A flame retardant resin composition comprising the following (A), (B) and (C):
(A) 100 parts by mass of a thermoplastic resin (B) 30 to 250 parts by mass of a metal hydrate that satisfies the following conditions (a) to (c) (a) Measured with a laser diffraction / scattering particle size distribution meter The average particle diameter (arithmetic average diameter) calculated based on the volume-based particle size distribution is in the range of 1 to 10 μm. (B) Aggregates formed of primary particles from a morphological photograph taken by a scanning electron microscope Is observed to contain secondary particles, and the length average particle size based on the number-based particle size distribution in the major axis direction of the primary particles measured from the morphological photograph is in the range of 0.01 to 0.5 μm, In addition, the particle size of 5 μm or more is 0.1% or less. (C) The specific surface area by the BET method is 8.0 m ² / g or more. (C) At least one selected from the following (c1) to (c4) Seed scratching whitening inhibitor 0.05-20 mass (C1) Mineral oil, wax or paraffin (c2) Higher fatty acid or ester, amide or metal salt thereof (c3) Silicone (c4) Partial fatty acid ester of polyhydric alcohol, aliphatic alcohol, fatty acid, aliphatic amine, fatty acid amide , An alkylene oxide adduct of a compound selected from alkylphenols and alkylnaphthols (B) The flame retardant resin composition according to claim 1, wherein the metal hydrate further satisfies the following condition (d):
(D) The ratio of the average particle diameter measured by a laser light diffraction / scattering particle size distribution measuring instrument to the average particle diameter of primary particles measured from a morphological photograph by a scanning electron microscope is 5 or more.   The flame retardant resin composition according to claim 1 or 2, wherein the (B) metal hydrate is (B1) magnesium hydroxide and / or (B2) aluminum hydroxide.   The flame retardant resin composition according to claim 3, wherein (B1) magnesium hydroxide is produced by a synthesis method.   (B1) Magnesium hydroxide obtained by a synthesis method is obtained by adding an alkaline substance to an aqueous solution containing a magnesium salt, or obtained by hydrating magnesium oxide.
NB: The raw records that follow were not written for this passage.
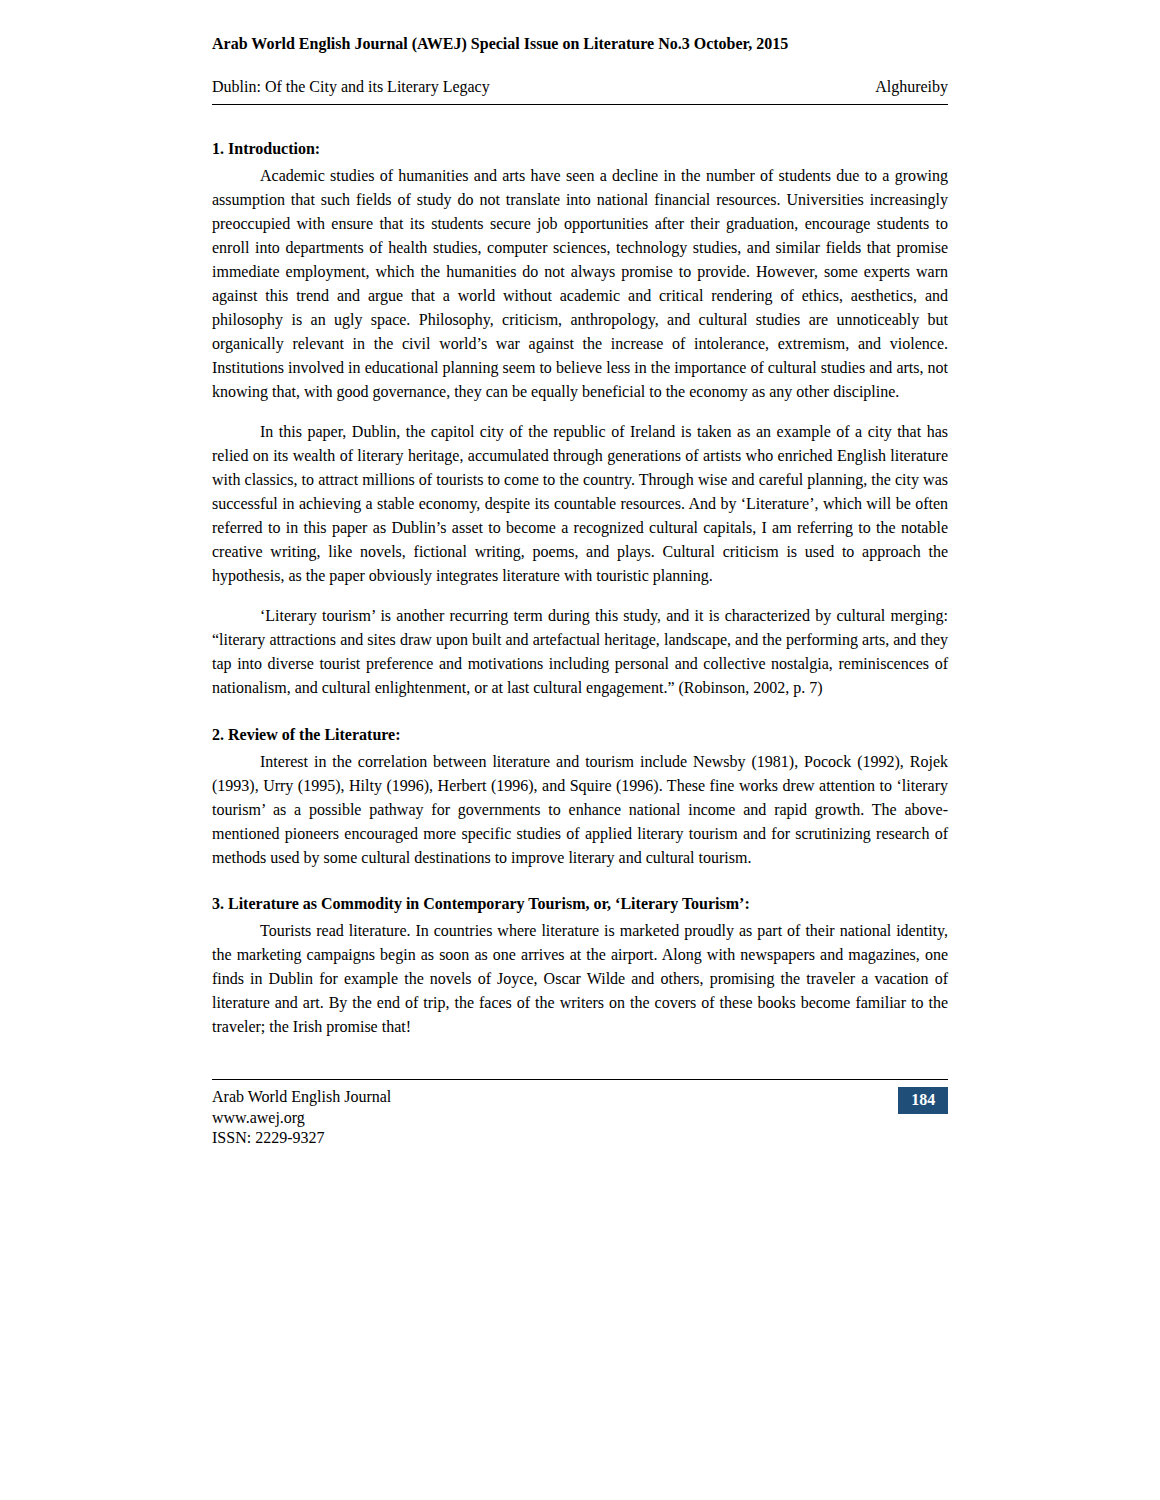Arab World English Journal (AWEJ) Special Issue on Literature No.3 October, 2015
Dublin: Of the City and its Literary Legacy Alghureiby
1. Introduction:
Academic studies of humanities and arts have seen a decline in the number of students due to a growing assumption that such fields of study do not translate into national financial resources. Universities increasingly preoccupied with ensure that its students secure job opportunities after their graduation, encourage students to enroll into departments of health studies, computer sciences, technology studies, and similar fields that promise immediate employment, which the humanities do not always promise to provide. However, some experts warn against this trend and argue that a world without academic and critical rendering of ethics, aesthetics, and philosophy is an ugly space. Philosophy, criticism, anthropology, and cultural studies are unnoticeably but organically relevant in the civil world’s war against the increase of intolerance, extremism, and violence. Institutions involved in educational planning seem to believe less in the importance of cultural studies and arts, not knowing that, with good governance, they can be equally beneficial to the economy as any other discipline.
In this paper, Dublin, the capitol city of the republic of Ireland is taken as an example of a city that has relied on its wealth of literary heritage, accumulated through generations of artists who enriched English literature with classics, to attract millions of tourists to come to the country. Through wise and careful planning, the city was successful in achieving a stable economy, despite its countable resources. And by ‘Literature’, which will be often referred to in this paper as Dublin’s asset to become a recognized cultural capitals, I am referring to the notable creative writing, like novels, fictional writing, poems, and plays. Cultural criticism is used to approach the hypothesis, as the paper obviously integrates literature with touristic planning.
‘Literary tourism’ is another recurring term during this study, and it is characterized by cultural merging: “literary attractions and sites draw upon built and artefactual heritage, landscape, and the performing arts, and they tap into diverse tourist preference and motivations including personal and collective nostalgia, reminiscences of nationalism, and cultural enlightenment, or at last cultural engagement.” (Robinson, 2002, p. 7)
2. Review of the Literature:
Interest in the correlation between literature and tourism include Newsby (1981), Pocock (1992), Rojek (1993), Urry (1995), Hilty (1996), Herbert (1996), and Squire (1996). These fine works drew attention to ‘literary tourism’ as a possible pathway for governments to enhance national income and rapid growth. The above-mentioned pioneers encouraged more specific studies of applied literary tourism and for scrutinizing research of methods used by some cultural destinations to improve literary and cultural tourism.
3. Literature as Commodity in Contemporary Tourism, or, ‘Literary Tourism’:
Tourists read literature. In countries where literature is marketed proudly as part of their national identity, the marketing campaigns begin as soon as one arrives at the airport. Along with newspapers and magazines, one finds in Dublin for example the novels of Joyce, Oscar Wilde and others, promising the traveler a vacation of literature and art. By the end of trip, the faces of the writers on the covers of these books become familiar to the traveler; the Irish promise that!
Arab World English Journal
www.awej.org
ISSN: 2229-9327
184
The flame-retardant resin composition as described.   The flame retardant resin according to any one of claims 1 to 5, wherein the (A) thermoplastic resin is a resin containing (A1) a polyolefin resin and / or (A2) a thermoplastic elastomer. Composition. (A) The thermoplastic resin is an ethylene / unsaturated carboxylic acid ester copolymer, an ethylene / vinyl ester copolymer, and an ethylene / α-olefin copolymer having a density of 0.86 to 0.94 g / cm ^3. The flame-retardant resin according to claim 6, wherein the resin comprises 100 to 20% by mass of (A1) a polyolefin-based resin and (A2) 0 to 80% by mass of a selected thermoplastic elastomer. Composition.   (A) The thermoplastic resin further contains (D) a functional group-containing polyolefin resin 1 to 30% by mass (provided that the total of (A) + (D) is 100% by weight). Item 8. The flame retardant resin composition according to any one of items 1 to 7. The electric wire and cable using the flame-retardant resin composition of any one of Claims 1-8.